Text under study:
⟨
MISO has said it could define unique seasonal system reliability requirements as a bulwark against its increasing emergency events outside summer months. The RTO’s analyses indicate an emerging wintertime loss-of-load risk. MISO said it could be in the position of facing a winter peaking situation when electrification picks up in 2035 and beyond.

The shift could prompt MISO to issue a sub-annual reserves requirement based on a seasonal resource adequacy construct.

Stakeholders attending a virtual Resource Adequacy Subcommittee meeting Oct. 7 asked if MISO would run a Planning Resource Auction (PRA) four times per year.

MISO Director of Research and Development Jessica Harrison said several options are under consideration, including an annual construct that reflects sub-annual needs, one annual auction with seasonal or monthly segments, multiple seasonal auctions or monthly auctions across the planning year.
⟩
Using the information:
1. Summarize the passage on MISO's seasonal reliability planning in two sentences.
2. Carry on the passage about MISO's seasonal reliability planning from its final sentence, adding a paragraph or two.
The records play no part in this work.

Dataset:
⟨
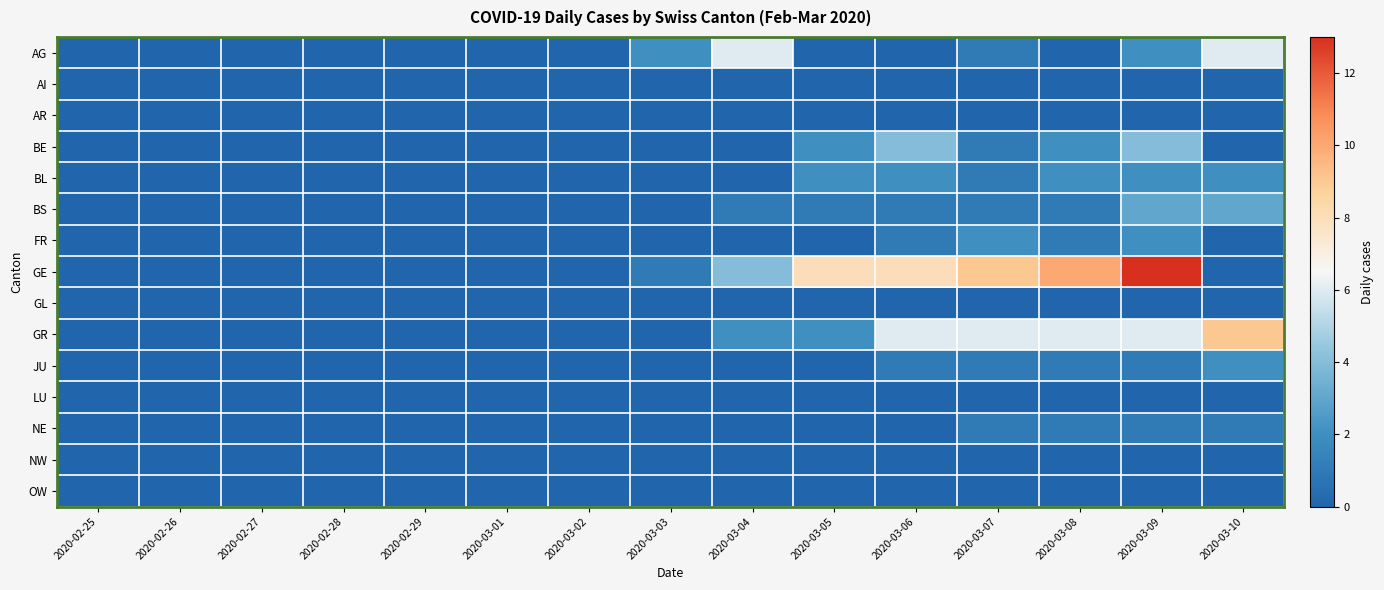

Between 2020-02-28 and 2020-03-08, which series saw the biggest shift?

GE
⟩
⟨
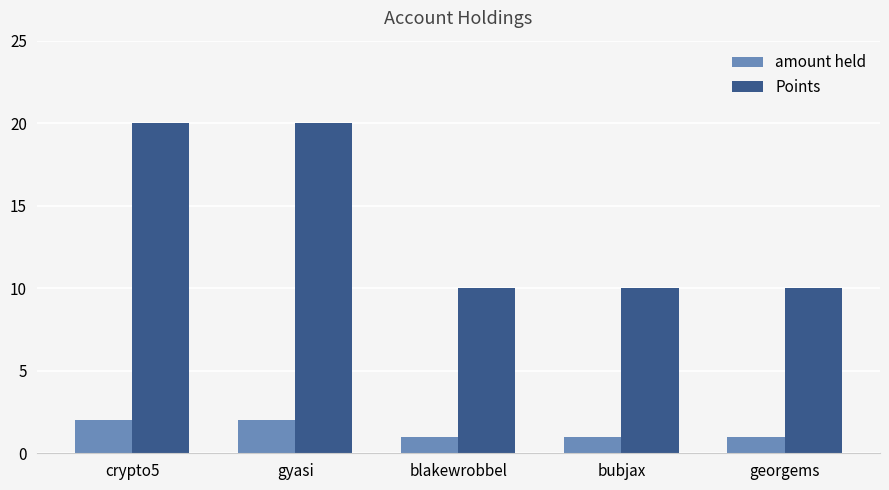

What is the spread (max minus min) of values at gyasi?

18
⟩
Solved tasks:
1. MISO has said it could set seasonal system reliability requirements, possibly including a sub-annual reserves requirement, because its analyses show an emerging winter loss-of-load risk and it may face winter peaks as electrification picks up in 2035 and beyond. When stakeholders at an Oct. 7 Resource Adequacy Subcommittee meeting asked about running the Planning Resource Auction four times a year, MISO's Jessica Harrison said the options under consideration include an annual construct reflecting sub-annual needs, one annual auction with seasonal or monthly segments, multiple seasonal auctions, or monthly auctions.

2.
MISO is also exploring the use of additional risk assessments beyond loss of load, including the expected unserved energy calculation, where MISO calculates the expected amount of energy when load is set to exceed generation.

Senior Manager of Resource Adequacy Coordination Lynn Hecker said there could be additional “administrative burden” on MISO and its members if it develops separate planning reserve requirements and resource accreditations for each season.

“That’s really on the MISO to-do list, to get a better idea of what — if any — administrative burden … the proposed construct options might create,” she said.

If MISO moves to a sub-annual version of the capacity auction, Hecker said it would reduce its focus on summer peak modeling and forecasting in favor of pinpointing multiple loss of load risk hours throughout the year, called resource adequacy hours. RA hours would likely occur in summer and winter.

Harrison said MISO must decide if it should rely more on forward-looking projections or historical data to establish accreditation and reserve requirements using resource adequacy hours.

“In a time of slower-paced change, that’s reasonable; in a time of fast-paced change, that’s less reasonable,” she said of historical data being a predictor of system conditions.

Seasonal capacity auctions might give way to more seasonal economic outages, MISO and members said.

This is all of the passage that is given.